The transaction was unanimously approved by the Perry Ellis Board of Directors, acting on the unanimous recommendation of a Special Committee of independent directors that was granted full authority to conduct a comprehensive strategic review and evaluate and, if warranted, negotiate the Feldenkreis acquisition proposal.
“The Special Committee and its advisors conducted a disciplined and independent process to ensure the best outcome to maximize value for shareholders. We believe, upon the closing, that this transaction delivers an immediate cash premium and is in the best interest of all Perry Ellis shareholders,” said J. David Scheiner, non-executive chairman of the Perry Ellis Board of Directors and chair of the Special Committee.
“I believe this transaction will open an exciting new chapter for Perry Ellis, our customers and employees. The markets the Company competes in have undergone transformative changes and I believe that Perry Ellis’ ability to invest and innovate is limited by the short-term pressures of being a public company. The transaction delivers immediate value to shareholders amid an environment of unprecedented disruption and competition. I am confident that as a private company, Perry Ellis will be best positioned to make investments in digital innovation, artificial intelligence and marketing, that support our long term strategy to grow the Company’s powerful global lifestyle brands, while expanding into higher-margin businesses and channels of distribution, including international, direct-to-consumer and licensing,” said George Feldenkreis, founder and director of Perry Ellis.
“Since its founding, Perry Ellis has been a renowned influencer of fashion and a magnet for highly creative individuals and brands. The completion of this transaction will enable Perry Ellis to preserve the integrity of its infrastructure and business units across the United States and abroad. Our partners should benefit from our enhanced ability to make long term investments in brands, technology and innovation while continuing to remain focused on executing on our long term growth strategy. Perry Ellis intends to be at the forefront of the crucial digital transformation of the apparel industry from marketing to e-commerce, to applications of artificial intelligence,” said Oscar Feldenkreis, CEO of the company.
“Fortress is delighted to support the founding family of Perry Ellis in a transaction that positions the business for growth and success in the years to come,” said Josh Pack, managing partner of Fortress Investment Group.
Following completion of the transaction, Oscar Feldenkreis will continue to lead the company as CEO. George Feldenkreis, director and founder, will return to an active role in the management of the company. Perry Ellis will continue to be headquartered in Miami, Florida. Upon close, Perry Ellis will become a privately held company and Perry Ellis common shares will no longer be listed or traded on any public market.

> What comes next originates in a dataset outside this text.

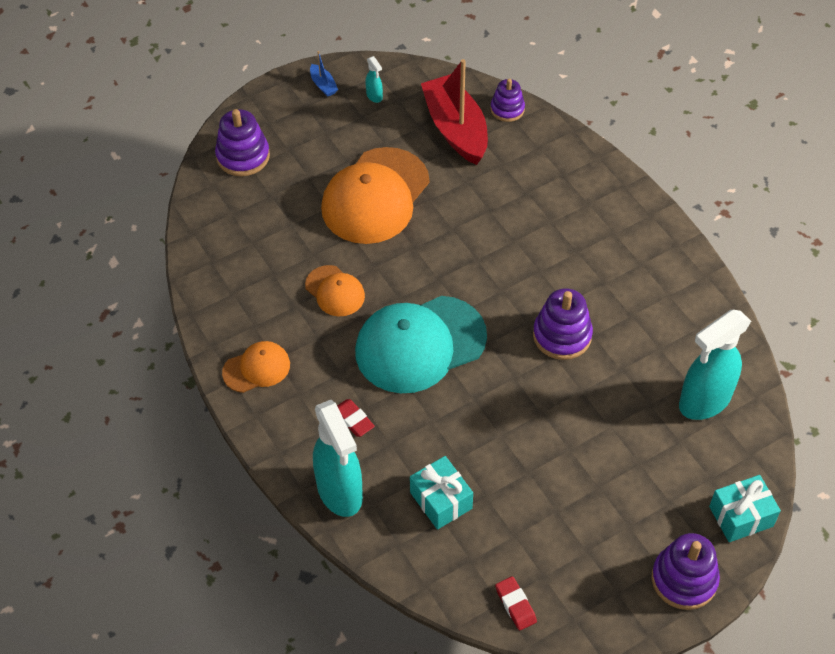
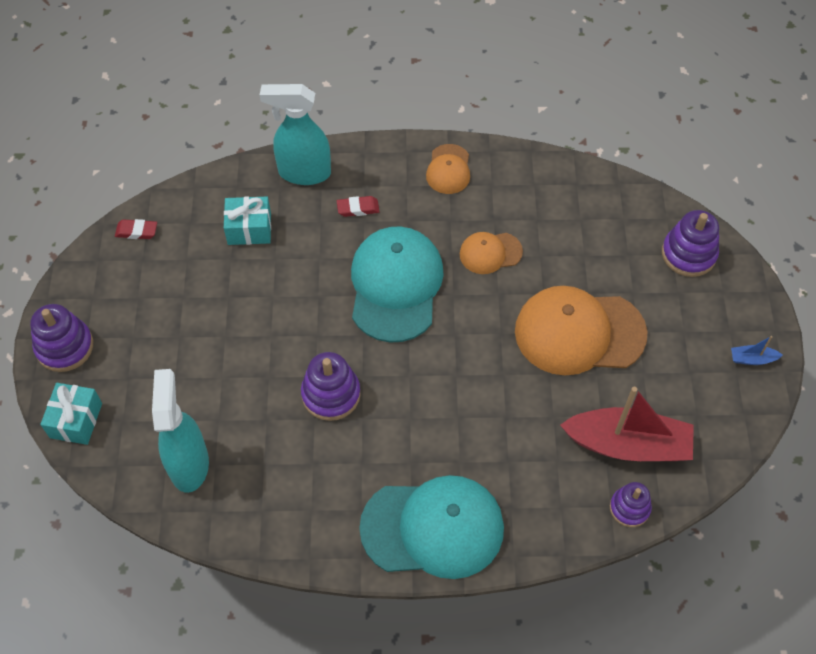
camera: 120 degrees right, 5 degrees up
orange cap [321,147,429,244] -> orange cap turned 60 degrees counterclockwise [515,286,647,375]
turquoise spray bottle [365,56,383,103] -> none
none -> turquoise cap [359,475,504,579]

The transaction will be financed through a Senior Secured Asset Backed Revolving Loan Facility underwritten by Wells Fargo Bank, N.A., a $282 million multi-tranche term financing facility provided by Fortress Credit Advisors LLC and equity provided by the Feldenkreis family.
The transaction, which is expected to close in the second half of calendar year 2018, is subject to the satisfaction of customary closing conditions and approvals, including approval by Perry Ellis shareholders (including a majority of the shares owned by shareholders other than the Feldenkreis family or any officers or directors of the Company), receipt of regulatory approvals and other customary closing conditions.
PJ SOLOMON is serving as financial advisor to the Special Committee, Paul, Weiss, Rifkind, Wharton & Garrison LLP and Akerman LLP are serving as the Special Committee’s legal counsel, and Innisfree M&A Incorporated is serving as the Company’s proxy solicitor. SCOPE Advisors LLC is serving as financial advisor to the group led by George Feldenkreis, and Olshan Frome Wolosky LLP and Proskauer Rose LLP are serving as legal advisor to the group led by George Feldenkreis. Stearns Weaver Miller Weissler Alhadeff & Sitterson is serving as legal counsel to Oscar Feldenkreis. Kirkland & Ellis LLP is serving as legal advisor to Fortress Credit Advisors LLC and its affiliates.